## [WHAT YOU NEED TO DO]
Copy out every one of the records below word for word. Leave the pictures out.

(Entries of collected data)
[Start of section]

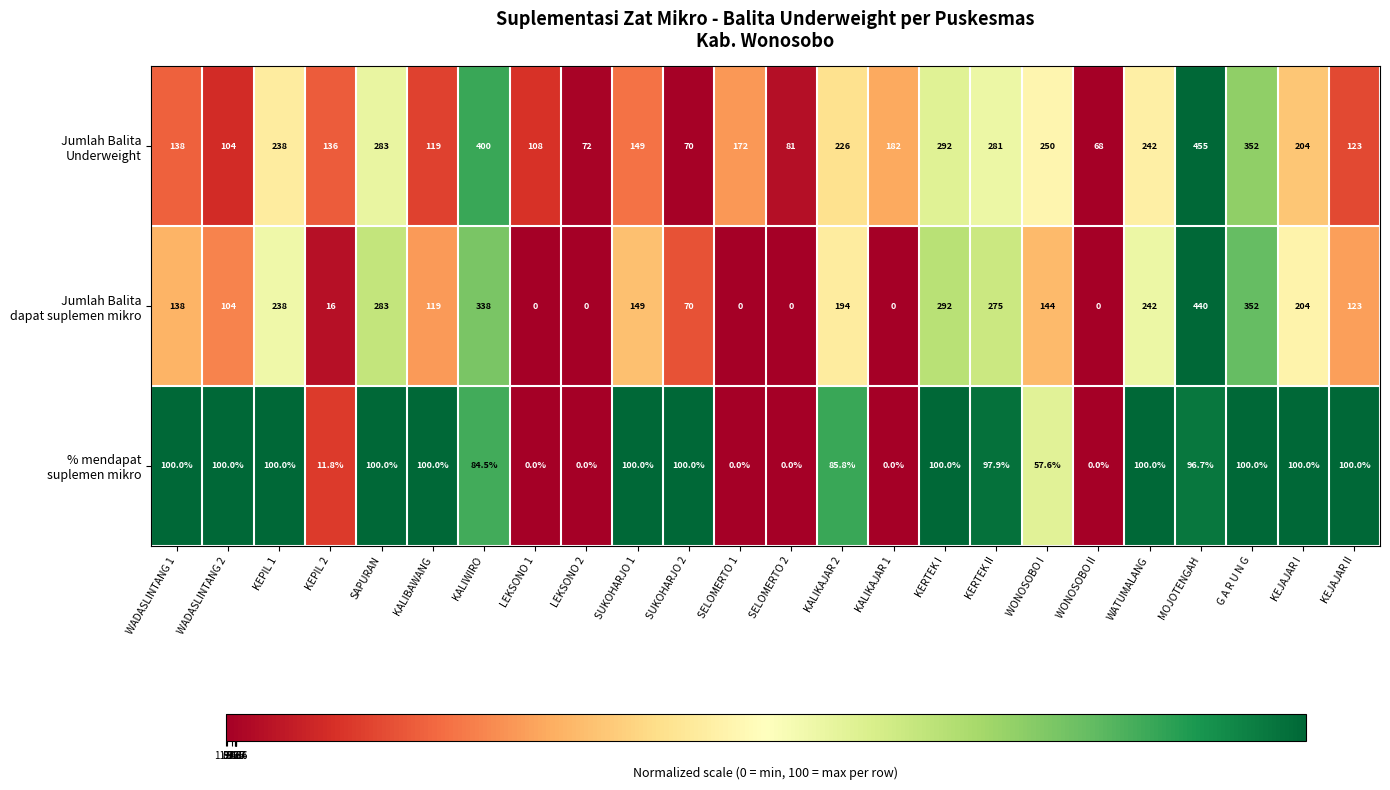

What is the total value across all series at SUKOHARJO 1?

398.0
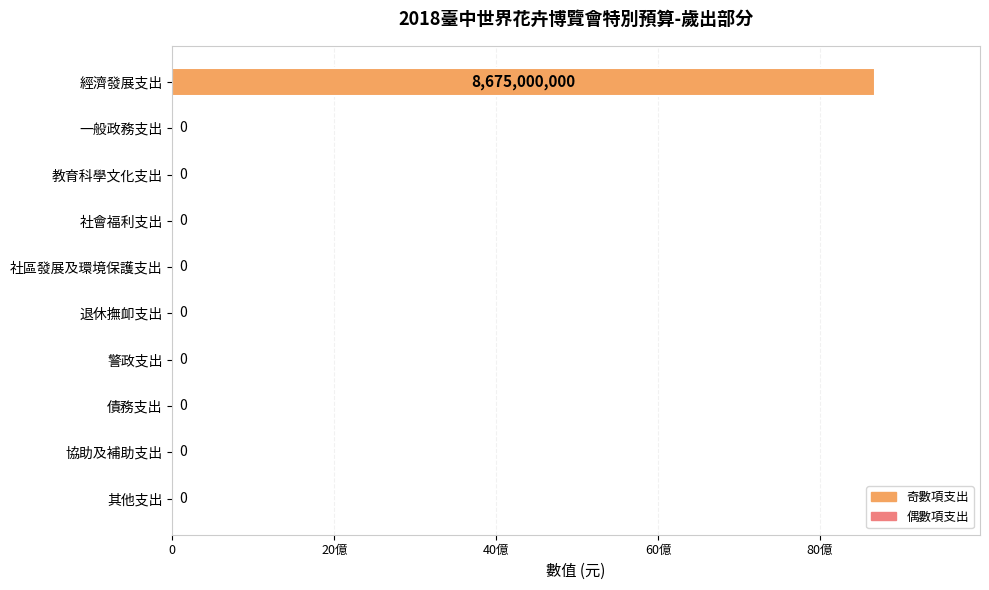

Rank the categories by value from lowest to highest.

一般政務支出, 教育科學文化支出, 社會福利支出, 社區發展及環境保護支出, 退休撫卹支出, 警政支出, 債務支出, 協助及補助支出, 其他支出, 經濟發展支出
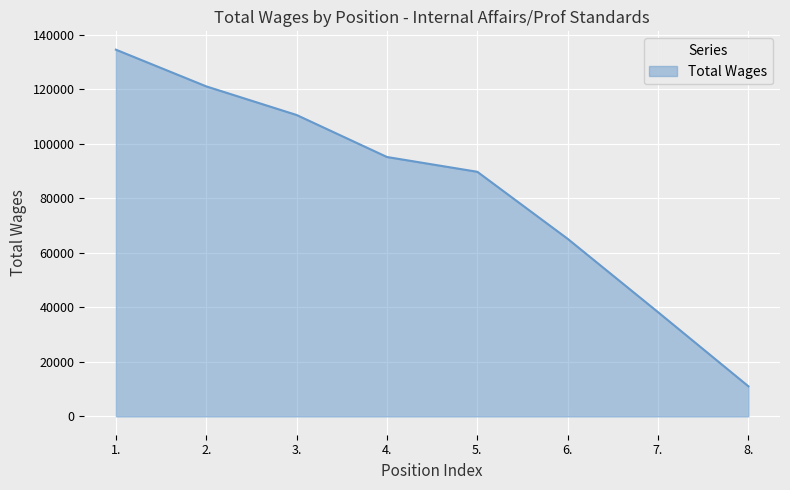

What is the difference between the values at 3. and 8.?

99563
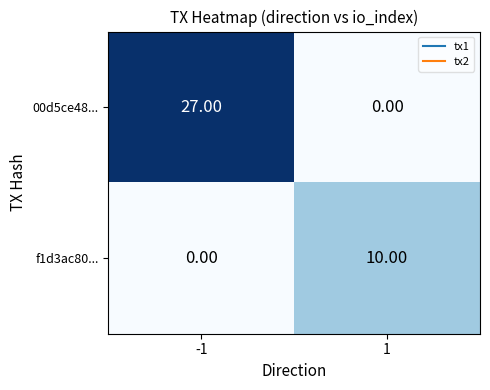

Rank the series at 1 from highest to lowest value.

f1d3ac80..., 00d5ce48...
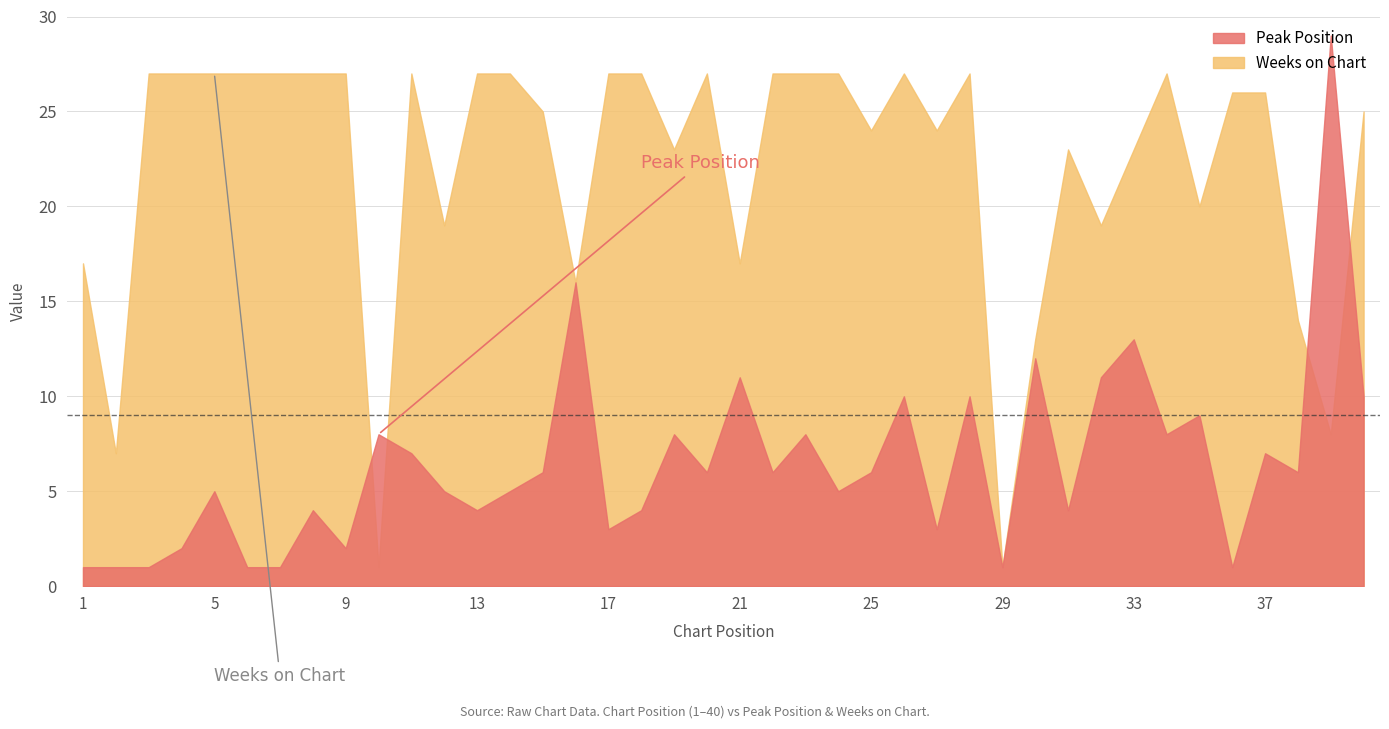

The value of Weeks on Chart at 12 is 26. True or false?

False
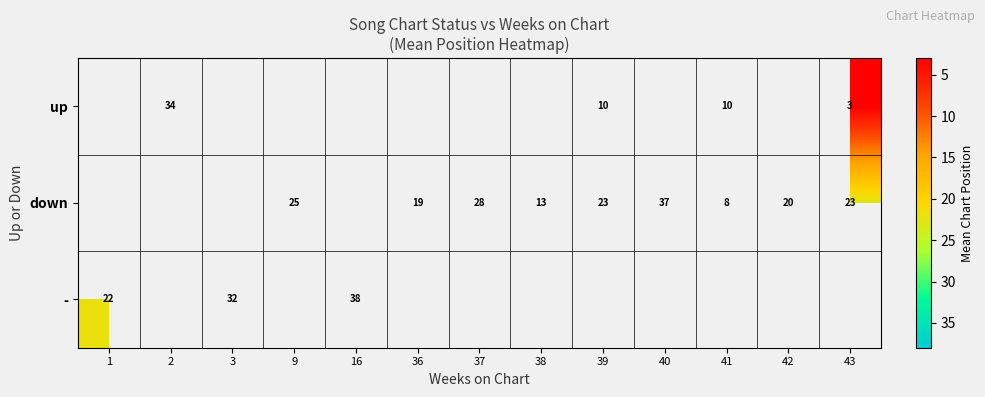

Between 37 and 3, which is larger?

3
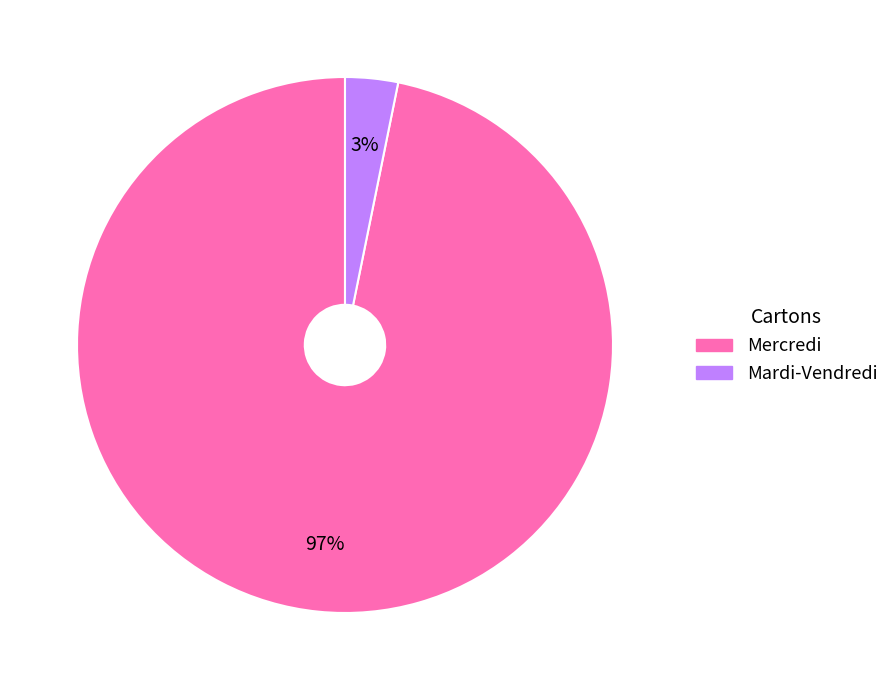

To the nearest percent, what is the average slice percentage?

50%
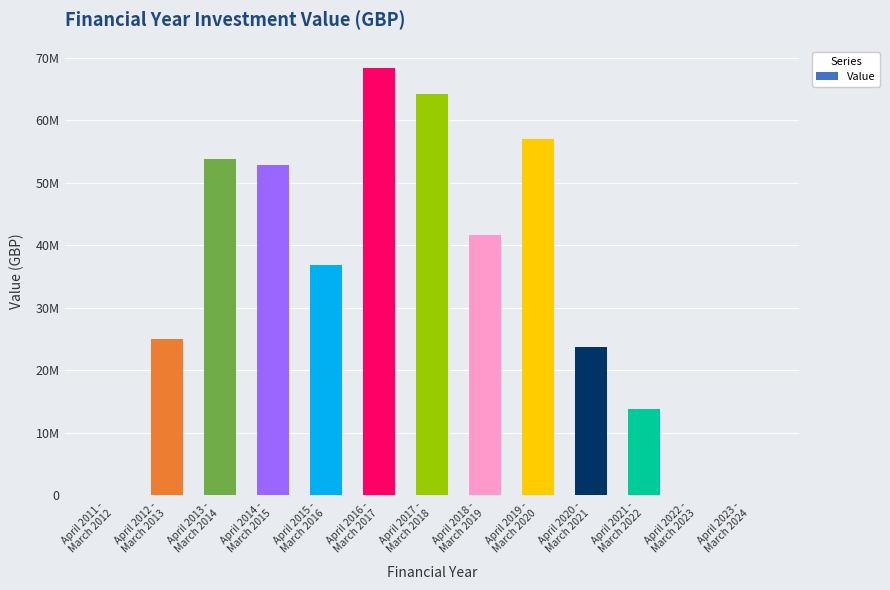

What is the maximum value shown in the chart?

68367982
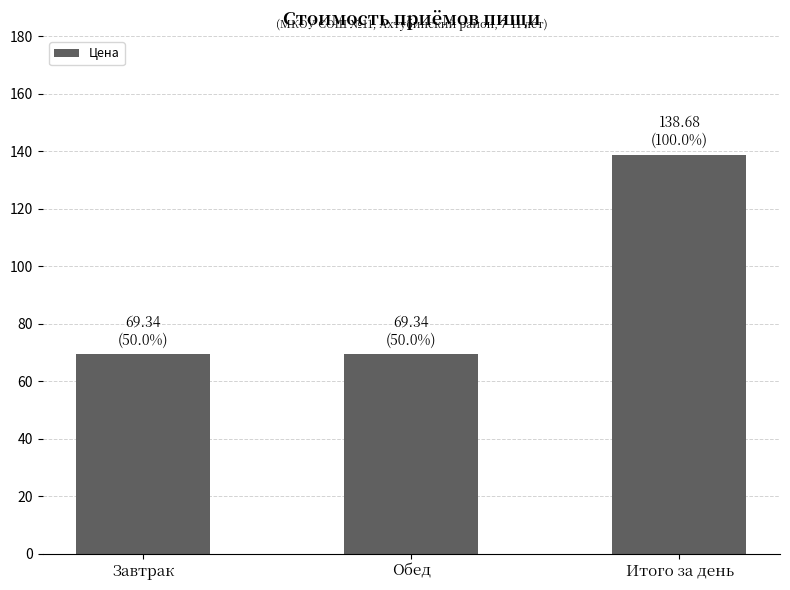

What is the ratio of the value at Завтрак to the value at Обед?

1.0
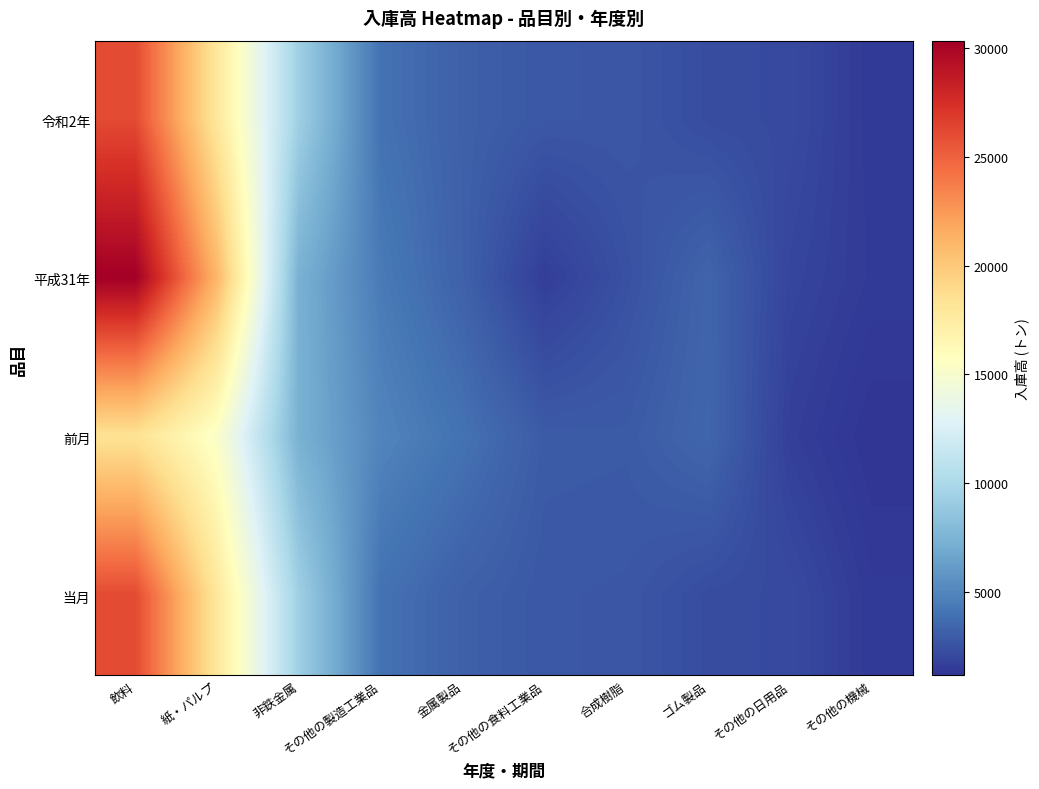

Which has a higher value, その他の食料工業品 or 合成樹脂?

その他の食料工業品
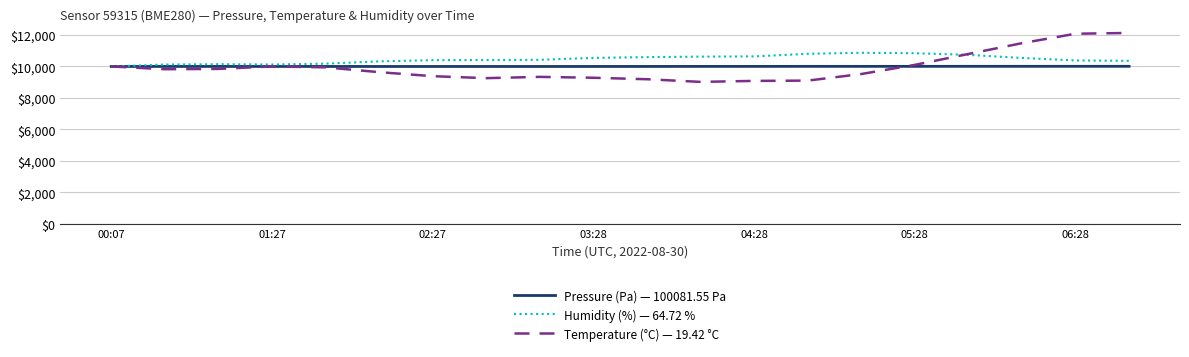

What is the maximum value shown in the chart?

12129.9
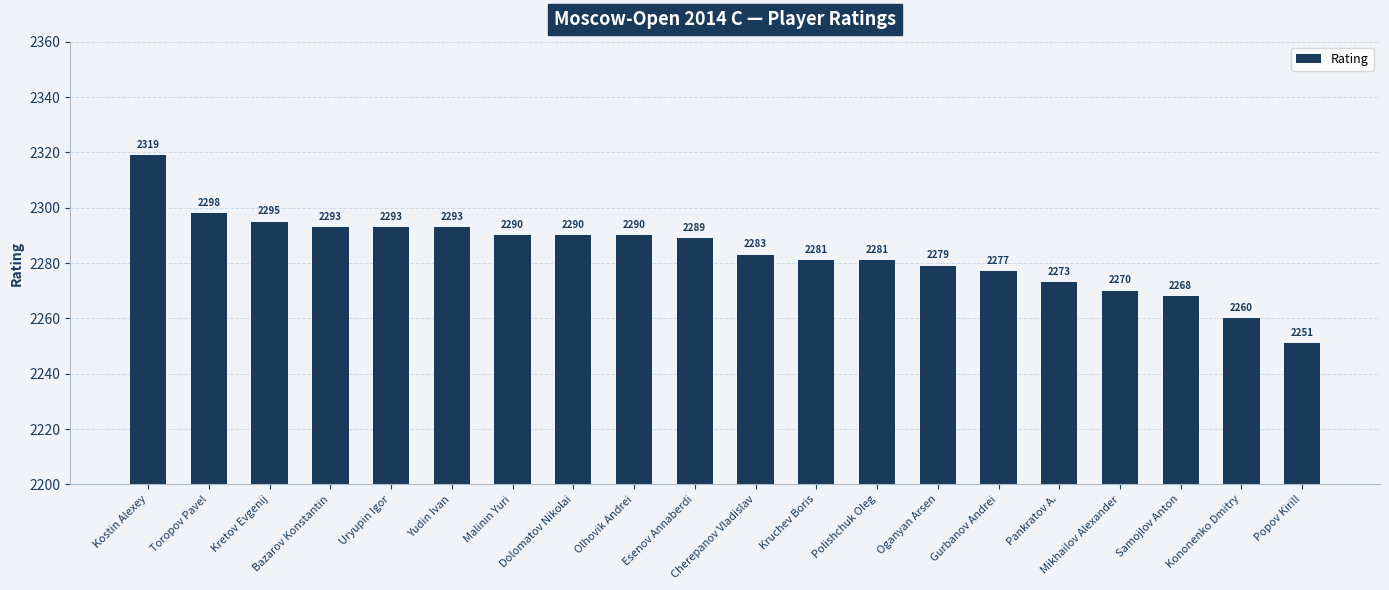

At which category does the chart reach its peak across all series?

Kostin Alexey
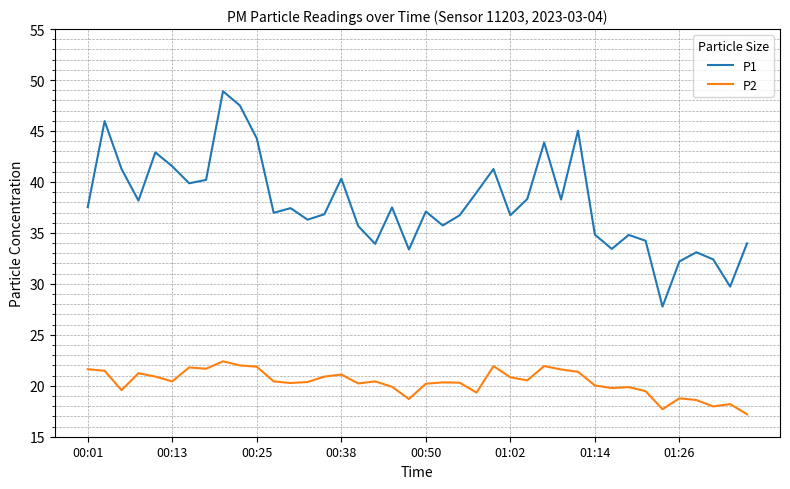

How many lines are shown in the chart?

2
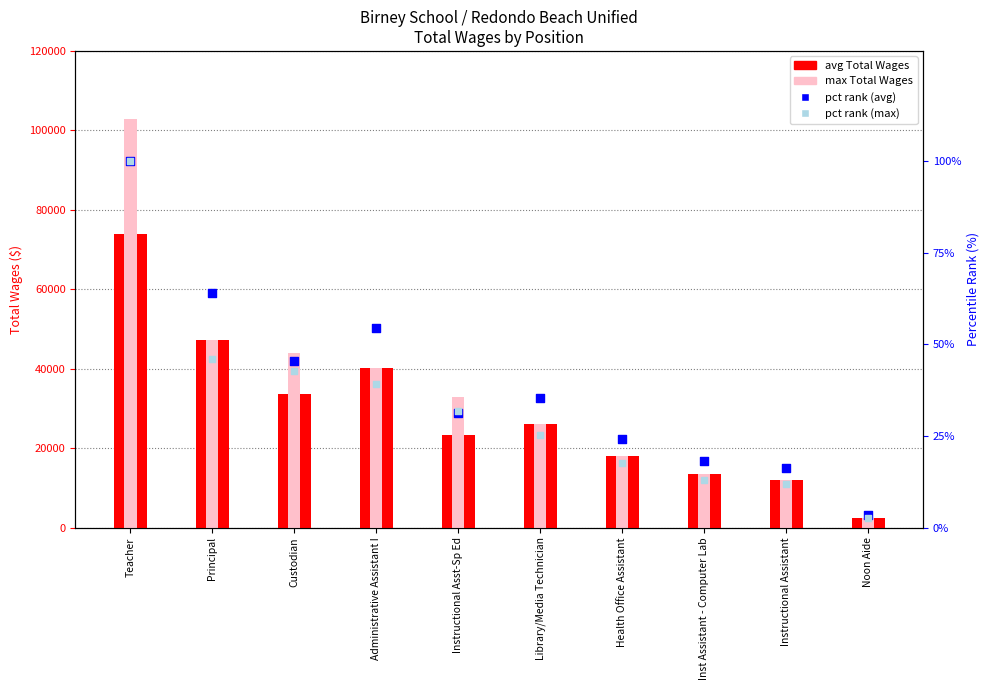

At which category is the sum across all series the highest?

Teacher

[End of section]

## [SOLUTION]
What is the total value across all series at SUKOHARJO 1?

398.0

Rank the categories by value from lowest to highest.

一般政務支出, 教育科學文化支出, 社會福利支出, 社區發展及環境保護支出, 退休撫卹支出, 警政支出, 債務支出, 協助及補助支出, 其他支出, 經濟發展支出

What is the difference between the values at 3. and 8.?

99563

Rank the series at 1 from highest to lowest value.

f1d3ac80..., 00d5ce48...

The value of Weeks on Chart at 12 is 26. True or false?

False

Between 37 and 3, which is larger?

3

To the nearest percent, what is the average slice percentage?

50%

What is the maximum value shown in the chart?

68367982

What is the ratio of the value at Завтрак to the value at Обед?

1.0

Which has a higher value, その他の食料工業品 or 合成樹脂?

その他の食料工業品

What is the maximum value shown in the chart?

12129.9

At which category does the chart reach its peak across all series?

Kostin Alexey

How many lines are shown in the chart?

2

At which category is the sum across all series the highest?

Teacher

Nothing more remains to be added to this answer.